▶ _데이터 발췌_:

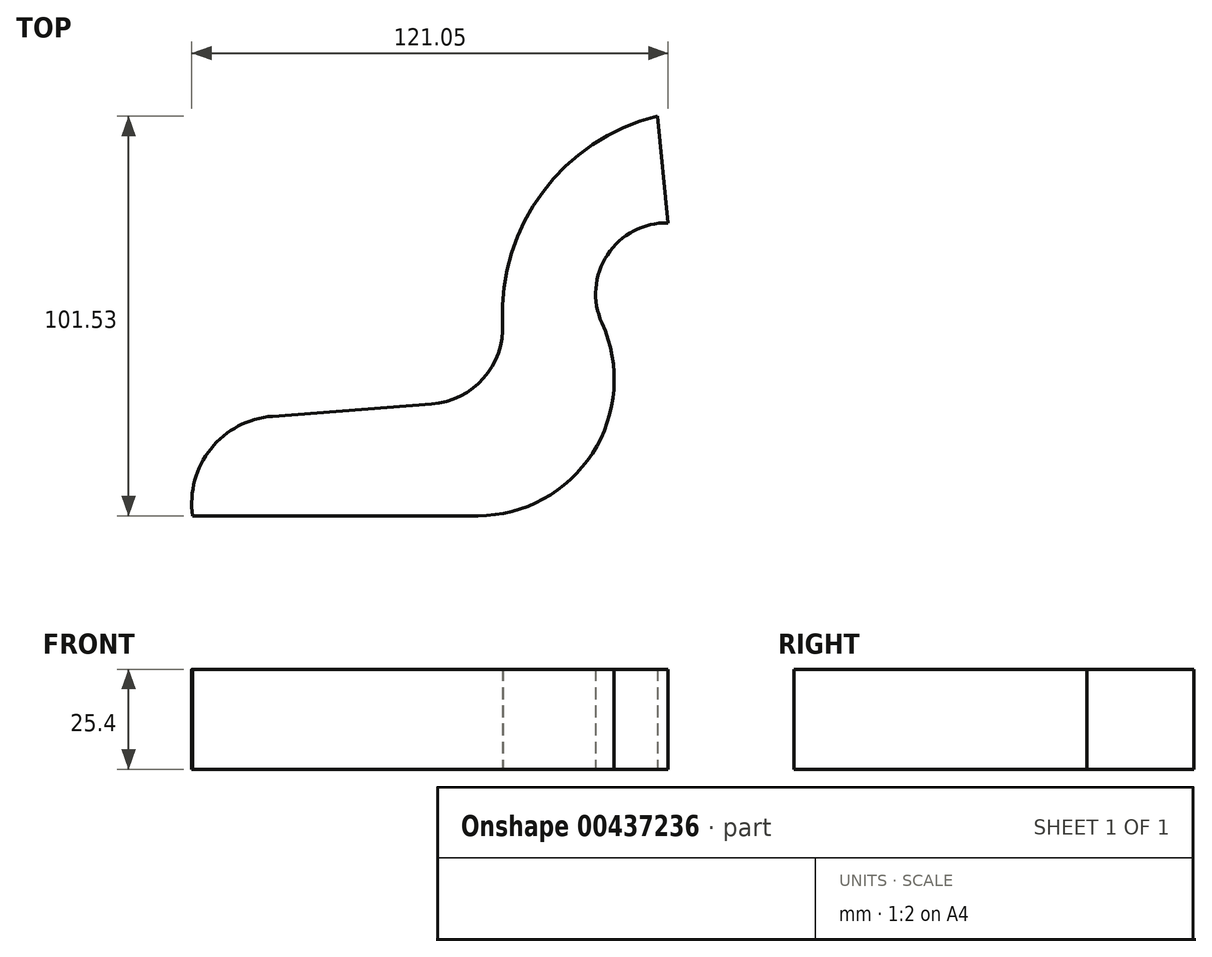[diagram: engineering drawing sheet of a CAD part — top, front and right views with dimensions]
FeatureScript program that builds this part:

--

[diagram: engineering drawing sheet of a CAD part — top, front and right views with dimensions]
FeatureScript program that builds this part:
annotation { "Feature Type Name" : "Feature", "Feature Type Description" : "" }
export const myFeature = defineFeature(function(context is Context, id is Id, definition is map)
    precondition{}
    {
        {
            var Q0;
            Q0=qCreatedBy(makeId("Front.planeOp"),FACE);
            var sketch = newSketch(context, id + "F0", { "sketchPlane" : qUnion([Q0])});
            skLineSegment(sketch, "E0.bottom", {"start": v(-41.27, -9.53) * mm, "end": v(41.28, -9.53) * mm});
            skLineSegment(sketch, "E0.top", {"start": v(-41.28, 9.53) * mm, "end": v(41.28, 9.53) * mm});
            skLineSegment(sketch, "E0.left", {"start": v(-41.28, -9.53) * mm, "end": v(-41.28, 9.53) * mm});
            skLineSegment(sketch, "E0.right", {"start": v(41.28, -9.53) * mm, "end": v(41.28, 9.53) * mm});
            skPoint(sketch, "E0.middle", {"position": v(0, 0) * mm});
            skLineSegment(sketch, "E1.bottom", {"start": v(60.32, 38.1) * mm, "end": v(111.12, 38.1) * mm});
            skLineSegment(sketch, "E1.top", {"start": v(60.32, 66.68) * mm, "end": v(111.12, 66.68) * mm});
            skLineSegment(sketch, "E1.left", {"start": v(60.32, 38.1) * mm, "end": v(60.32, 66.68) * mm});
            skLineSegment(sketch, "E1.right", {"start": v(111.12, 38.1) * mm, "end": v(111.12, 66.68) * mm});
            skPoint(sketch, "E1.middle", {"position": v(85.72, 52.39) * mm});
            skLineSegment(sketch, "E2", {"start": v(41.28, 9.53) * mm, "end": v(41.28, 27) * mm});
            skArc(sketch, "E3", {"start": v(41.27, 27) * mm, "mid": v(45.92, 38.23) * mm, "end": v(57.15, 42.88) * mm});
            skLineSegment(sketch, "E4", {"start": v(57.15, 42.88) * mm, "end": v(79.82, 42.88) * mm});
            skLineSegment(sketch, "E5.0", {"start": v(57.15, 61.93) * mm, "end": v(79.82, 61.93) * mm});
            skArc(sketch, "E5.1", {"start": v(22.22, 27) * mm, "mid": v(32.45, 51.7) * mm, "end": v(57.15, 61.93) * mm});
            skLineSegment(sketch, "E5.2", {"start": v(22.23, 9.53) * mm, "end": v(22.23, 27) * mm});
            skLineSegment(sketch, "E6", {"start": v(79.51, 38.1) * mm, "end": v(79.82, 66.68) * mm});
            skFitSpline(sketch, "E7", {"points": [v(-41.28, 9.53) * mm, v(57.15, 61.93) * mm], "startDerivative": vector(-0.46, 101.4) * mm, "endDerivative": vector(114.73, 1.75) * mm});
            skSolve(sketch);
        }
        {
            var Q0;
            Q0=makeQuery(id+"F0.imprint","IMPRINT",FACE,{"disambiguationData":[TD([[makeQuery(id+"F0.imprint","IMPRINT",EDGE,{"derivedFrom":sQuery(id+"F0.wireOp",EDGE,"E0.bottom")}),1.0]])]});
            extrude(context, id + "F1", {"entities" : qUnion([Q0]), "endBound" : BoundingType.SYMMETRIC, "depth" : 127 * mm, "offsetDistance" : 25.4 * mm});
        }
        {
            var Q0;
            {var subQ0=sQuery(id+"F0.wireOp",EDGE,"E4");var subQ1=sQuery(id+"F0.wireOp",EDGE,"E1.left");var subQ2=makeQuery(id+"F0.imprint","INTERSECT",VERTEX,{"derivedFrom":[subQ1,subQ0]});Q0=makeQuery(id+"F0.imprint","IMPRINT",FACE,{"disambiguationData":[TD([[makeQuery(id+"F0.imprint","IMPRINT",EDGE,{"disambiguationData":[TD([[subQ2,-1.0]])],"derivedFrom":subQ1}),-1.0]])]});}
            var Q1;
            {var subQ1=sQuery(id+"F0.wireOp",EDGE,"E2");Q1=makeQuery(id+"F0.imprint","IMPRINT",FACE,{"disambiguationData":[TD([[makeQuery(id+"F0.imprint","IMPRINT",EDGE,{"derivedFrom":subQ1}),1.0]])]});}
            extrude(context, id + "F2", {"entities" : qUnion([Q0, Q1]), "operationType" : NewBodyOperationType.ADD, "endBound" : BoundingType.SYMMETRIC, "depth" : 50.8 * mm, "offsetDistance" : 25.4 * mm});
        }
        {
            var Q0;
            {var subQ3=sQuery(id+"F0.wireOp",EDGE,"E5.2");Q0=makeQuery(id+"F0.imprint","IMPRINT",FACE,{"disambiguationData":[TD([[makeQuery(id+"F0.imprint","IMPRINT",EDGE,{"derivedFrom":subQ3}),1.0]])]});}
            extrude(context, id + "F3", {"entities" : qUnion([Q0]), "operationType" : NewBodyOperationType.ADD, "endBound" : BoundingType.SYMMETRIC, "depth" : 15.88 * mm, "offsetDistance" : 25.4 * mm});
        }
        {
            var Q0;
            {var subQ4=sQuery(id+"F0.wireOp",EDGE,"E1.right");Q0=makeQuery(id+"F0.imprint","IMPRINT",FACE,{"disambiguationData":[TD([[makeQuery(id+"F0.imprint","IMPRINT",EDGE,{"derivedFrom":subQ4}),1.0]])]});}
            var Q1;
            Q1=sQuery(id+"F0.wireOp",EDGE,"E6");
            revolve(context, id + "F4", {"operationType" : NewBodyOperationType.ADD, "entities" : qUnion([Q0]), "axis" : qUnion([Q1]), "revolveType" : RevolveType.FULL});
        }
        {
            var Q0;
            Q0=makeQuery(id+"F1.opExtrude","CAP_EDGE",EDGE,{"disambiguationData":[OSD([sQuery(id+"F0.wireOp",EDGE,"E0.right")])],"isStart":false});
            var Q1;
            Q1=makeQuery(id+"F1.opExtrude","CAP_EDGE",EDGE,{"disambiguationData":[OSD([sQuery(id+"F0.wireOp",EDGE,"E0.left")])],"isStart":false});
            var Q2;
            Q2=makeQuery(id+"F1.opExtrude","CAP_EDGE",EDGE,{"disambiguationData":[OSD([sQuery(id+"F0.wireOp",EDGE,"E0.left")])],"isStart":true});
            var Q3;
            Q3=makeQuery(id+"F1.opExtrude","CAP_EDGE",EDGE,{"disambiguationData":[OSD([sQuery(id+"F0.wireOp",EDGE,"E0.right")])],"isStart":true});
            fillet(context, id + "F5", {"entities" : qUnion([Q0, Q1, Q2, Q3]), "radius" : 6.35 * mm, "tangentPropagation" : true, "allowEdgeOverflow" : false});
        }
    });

▶ _과제 목표_:
위 레코드에서 문자열 "position"가 들어 있는 줄을 빠짐없이 추출하세요.

▶ _작성 답안_:
            skPoint(sketch, "E0.middle", {"position": v(0, 0) * mm});
            skPoint(sketch, "E1.middle", {"position": v(85.72, 52.39) * mm});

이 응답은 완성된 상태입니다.